Mainstream spatial omics technologies include spatial transcriptomics, spatial proteomics, spatial metabolomics, etc. With the development of these technologies, a large amount of spatial omics data is rapidly generated and maintained in various heterogeneous data platforms. Before specific data analysis, researchers must first download the raw data and then process it correctly into a standard format, which is usually time-consuming and laborious. Another problem is the amount of data, because some advanced experimental techniques currently provide large fields of view and high spatial resolution (such as Stereo-seq, MERFISH, etc.), processing these data requires a lot of memory and time consumption.

The latest research of Zhiyuan Yuan from the ISTBI of Fudan University, Professor Michael Q. Zhang from the University of Texas at Dallas, and Dr. Jianhua Yao from Tencent AI Lab have given a solution to support users to quickly browse, visualize, and load the spatial data of interest. The relevant research were recently published in Nature Methods entitled "SODB facilitates comprehensive exploration of spatial omics data".

SODB provides data from 26 spatial omics technologies, with a data volume of more than 50 million cells (spots). All data are processed into Anndata format by standard procedures, and are compatible with various analysis software such as SCANPY and Squidpy. SODB also provides a variety of data analysis and visualization modules, including gene spatial expression, cell type annotation, gene expression comparison, SOView visualization analysis, etc. (Figure 2). In addition, the supporting Python toolkit pysodb is also provided, which can easily read data with only one line of code. Compared with traditional data processing and loading methods, it brings improved time efficiency and memory efficiency.

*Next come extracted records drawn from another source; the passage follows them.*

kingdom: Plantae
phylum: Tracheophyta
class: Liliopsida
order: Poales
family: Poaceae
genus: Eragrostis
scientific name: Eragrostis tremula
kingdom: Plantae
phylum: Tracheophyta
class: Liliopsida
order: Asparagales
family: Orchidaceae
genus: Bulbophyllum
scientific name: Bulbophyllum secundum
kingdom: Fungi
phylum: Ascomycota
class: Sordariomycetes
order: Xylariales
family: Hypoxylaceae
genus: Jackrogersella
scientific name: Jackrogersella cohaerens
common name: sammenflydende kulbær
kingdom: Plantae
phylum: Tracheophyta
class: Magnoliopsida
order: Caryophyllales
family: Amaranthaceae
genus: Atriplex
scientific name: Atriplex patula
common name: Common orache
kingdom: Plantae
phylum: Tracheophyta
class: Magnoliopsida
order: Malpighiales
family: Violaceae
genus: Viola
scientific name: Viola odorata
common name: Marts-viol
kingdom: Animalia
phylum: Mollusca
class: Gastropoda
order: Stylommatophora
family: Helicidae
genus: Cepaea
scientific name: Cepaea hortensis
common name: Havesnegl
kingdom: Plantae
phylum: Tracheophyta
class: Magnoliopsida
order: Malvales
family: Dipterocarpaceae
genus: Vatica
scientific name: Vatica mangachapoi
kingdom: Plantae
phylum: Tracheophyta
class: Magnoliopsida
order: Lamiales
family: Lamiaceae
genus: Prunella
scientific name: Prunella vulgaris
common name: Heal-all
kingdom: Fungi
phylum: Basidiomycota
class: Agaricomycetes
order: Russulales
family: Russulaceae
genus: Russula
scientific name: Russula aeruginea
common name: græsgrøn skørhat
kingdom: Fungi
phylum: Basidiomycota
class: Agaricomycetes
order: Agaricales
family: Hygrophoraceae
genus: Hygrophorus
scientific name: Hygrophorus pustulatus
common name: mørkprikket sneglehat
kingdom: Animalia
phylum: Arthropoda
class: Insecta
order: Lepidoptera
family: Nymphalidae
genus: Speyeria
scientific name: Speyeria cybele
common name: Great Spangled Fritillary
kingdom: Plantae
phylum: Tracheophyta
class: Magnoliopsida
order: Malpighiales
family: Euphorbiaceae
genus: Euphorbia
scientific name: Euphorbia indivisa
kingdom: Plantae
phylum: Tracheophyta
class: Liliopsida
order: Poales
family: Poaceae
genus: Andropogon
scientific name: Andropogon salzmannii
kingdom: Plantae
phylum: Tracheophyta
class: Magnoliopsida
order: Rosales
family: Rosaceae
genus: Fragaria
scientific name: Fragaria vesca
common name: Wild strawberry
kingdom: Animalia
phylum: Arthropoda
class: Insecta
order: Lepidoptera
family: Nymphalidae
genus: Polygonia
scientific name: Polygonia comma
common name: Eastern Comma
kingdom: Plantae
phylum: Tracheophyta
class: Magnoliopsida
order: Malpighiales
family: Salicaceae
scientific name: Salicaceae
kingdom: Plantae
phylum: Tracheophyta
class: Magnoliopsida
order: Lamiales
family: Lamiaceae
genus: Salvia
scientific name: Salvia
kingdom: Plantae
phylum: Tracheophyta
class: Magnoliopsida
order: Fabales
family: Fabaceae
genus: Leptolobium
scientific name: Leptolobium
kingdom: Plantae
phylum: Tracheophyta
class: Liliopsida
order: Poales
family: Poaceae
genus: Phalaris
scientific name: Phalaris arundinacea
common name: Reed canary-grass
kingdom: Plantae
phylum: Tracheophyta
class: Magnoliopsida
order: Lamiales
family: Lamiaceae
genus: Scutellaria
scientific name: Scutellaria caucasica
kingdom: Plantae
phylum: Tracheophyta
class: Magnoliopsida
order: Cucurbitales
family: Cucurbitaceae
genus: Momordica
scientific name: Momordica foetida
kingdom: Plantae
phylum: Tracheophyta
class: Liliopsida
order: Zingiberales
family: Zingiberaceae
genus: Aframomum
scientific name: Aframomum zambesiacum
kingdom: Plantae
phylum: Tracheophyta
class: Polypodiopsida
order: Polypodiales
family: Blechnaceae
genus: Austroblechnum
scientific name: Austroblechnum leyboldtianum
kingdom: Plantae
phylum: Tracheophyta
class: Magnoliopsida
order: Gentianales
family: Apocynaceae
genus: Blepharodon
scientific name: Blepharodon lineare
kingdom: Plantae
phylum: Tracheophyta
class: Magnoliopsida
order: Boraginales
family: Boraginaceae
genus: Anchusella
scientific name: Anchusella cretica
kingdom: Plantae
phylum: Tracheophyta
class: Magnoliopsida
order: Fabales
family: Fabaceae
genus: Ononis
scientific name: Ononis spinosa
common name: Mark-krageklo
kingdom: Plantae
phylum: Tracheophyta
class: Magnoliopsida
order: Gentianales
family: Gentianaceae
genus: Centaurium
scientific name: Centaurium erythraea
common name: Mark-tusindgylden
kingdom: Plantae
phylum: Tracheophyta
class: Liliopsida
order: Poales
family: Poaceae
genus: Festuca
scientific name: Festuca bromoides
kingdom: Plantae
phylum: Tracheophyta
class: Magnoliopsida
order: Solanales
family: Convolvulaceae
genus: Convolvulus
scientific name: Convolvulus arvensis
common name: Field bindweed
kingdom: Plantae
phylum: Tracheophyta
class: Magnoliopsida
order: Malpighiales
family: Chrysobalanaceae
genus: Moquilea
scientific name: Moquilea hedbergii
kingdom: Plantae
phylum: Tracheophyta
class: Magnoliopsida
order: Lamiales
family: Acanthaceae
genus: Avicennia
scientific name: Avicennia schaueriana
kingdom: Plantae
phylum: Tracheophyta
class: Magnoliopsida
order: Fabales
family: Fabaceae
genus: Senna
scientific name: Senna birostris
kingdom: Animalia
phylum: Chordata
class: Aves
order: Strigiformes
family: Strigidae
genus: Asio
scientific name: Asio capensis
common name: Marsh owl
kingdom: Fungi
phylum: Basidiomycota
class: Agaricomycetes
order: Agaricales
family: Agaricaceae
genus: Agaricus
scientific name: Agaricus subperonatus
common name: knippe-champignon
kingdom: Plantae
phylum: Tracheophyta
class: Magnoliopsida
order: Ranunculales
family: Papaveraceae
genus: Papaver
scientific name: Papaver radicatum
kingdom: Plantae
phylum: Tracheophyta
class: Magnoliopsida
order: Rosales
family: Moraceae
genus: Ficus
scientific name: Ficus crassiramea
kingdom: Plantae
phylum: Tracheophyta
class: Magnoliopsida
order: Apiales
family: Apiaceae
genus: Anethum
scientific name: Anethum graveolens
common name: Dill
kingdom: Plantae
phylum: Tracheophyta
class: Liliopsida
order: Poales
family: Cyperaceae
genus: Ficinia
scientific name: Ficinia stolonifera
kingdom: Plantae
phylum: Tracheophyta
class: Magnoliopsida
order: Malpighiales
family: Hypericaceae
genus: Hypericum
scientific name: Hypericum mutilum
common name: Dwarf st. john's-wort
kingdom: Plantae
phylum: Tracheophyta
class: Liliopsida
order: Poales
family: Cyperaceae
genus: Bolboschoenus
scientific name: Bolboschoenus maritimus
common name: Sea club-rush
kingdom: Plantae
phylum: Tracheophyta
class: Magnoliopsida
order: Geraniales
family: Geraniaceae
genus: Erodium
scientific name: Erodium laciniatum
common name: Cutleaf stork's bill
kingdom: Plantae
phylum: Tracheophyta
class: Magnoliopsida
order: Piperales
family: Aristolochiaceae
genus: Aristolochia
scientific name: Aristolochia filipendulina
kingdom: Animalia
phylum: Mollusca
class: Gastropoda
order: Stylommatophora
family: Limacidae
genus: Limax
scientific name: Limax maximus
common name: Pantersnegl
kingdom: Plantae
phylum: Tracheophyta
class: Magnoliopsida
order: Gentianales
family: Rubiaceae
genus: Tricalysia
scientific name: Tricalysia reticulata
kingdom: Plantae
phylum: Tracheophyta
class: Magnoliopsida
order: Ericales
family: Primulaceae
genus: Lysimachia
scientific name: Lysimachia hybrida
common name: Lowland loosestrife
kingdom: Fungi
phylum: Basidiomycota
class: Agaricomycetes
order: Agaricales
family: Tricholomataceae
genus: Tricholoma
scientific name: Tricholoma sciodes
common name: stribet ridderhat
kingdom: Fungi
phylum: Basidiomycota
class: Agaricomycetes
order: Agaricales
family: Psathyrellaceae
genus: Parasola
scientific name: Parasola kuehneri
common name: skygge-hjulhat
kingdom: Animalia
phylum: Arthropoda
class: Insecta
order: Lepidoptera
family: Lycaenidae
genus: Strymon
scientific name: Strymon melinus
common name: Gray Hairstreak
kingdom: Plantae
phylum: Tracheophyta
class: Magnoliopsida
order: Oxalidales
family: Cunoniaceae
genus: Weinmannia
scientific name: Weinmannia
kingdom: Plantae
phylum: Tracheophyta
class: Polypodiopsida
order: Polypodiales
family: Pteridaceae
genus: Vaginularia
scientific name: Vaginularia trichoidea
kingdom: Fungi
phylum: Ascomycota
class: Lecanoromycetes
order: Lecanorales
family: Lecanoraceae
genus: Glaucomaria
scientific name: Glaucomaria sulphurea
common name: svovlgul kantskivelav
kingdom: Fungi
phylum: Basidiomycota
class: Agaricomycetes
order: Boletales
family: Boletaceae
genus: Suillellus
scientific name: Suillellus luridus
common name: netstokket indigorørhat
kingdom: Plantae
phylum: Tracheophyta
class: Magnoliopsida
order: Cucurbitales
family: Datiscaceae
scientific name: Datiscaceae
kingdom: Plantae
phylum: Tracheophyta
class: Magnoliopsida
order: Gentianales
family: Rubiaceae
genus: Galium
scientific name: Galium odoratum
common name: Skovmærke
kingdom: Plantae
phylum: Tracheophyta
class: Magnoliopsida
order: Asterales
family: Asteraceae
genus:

Taking Slide-seq data as an example, the time efficiency is increased by 160 times (the traditional method takes 19.04 minutes to read, and pysodb only needs 7.16 seconds); the memory efficiency is increased by 549 times (the traditional method requires 21.97GB, and pysodb only needs 0.04GB peak memory).

Figure 2. SOView visualization module

Currently, SODB is open to everyone, and the data can be accessed through the website [https://gene.ai.tencent.com/SpatialOmics/] or the Python package [https://github.com/TencentAILabHealthcare/pysodb].

The co-corresponding authors of this project are Zhiyuan Yuan (and the first author) of ISTBI of Fudan University, Dr. Jianhua Yao of Tencent AI Lab, and Professor Michael Q. Zhang of the University of Texas at Dallas. The co-first author is Wentao Pan of Tsinghua University. Professor YiZhao from the Institute of Computing Technology, Chinese Academy of Sciences, Professor Xiu Li from Tsinghua University, Xuan Zhao and Zhimeng Xu of Tencent AI Lab, and other collaborators have made significant contributions to this project.

This project was supported by the Shanghai Municipal Scienceand Technology Major Project (no. 2018SHZDZX01), ZJ Laboratory, Shanghai Center for Brain Science and Brain-Inspired Technology and 111 Project (no. B18015).

Zhiyuan Yuan, received his Ph.D. from Tsinghua University in June 2022, under the supervision of Professor Michael Q. Zhang. In September 2022, he joined the ISTBI, Fudan University as a young associate researcher. Mainly engaged in bioinformatics, especially the research and application of spatial omics computing methods, mainly involving theories including deep learning, statistical modeling and probabilistic graphical models, and application scenarios include the construction of large-scale brain spatiotemporal maps, brain diseases and tumor microenvironment space-time modeling. In recent years, he has published several papers in Nature Methods (2021, 2023), Nature Communications (2022a, 2022b), Nucleic Acids Research (2022).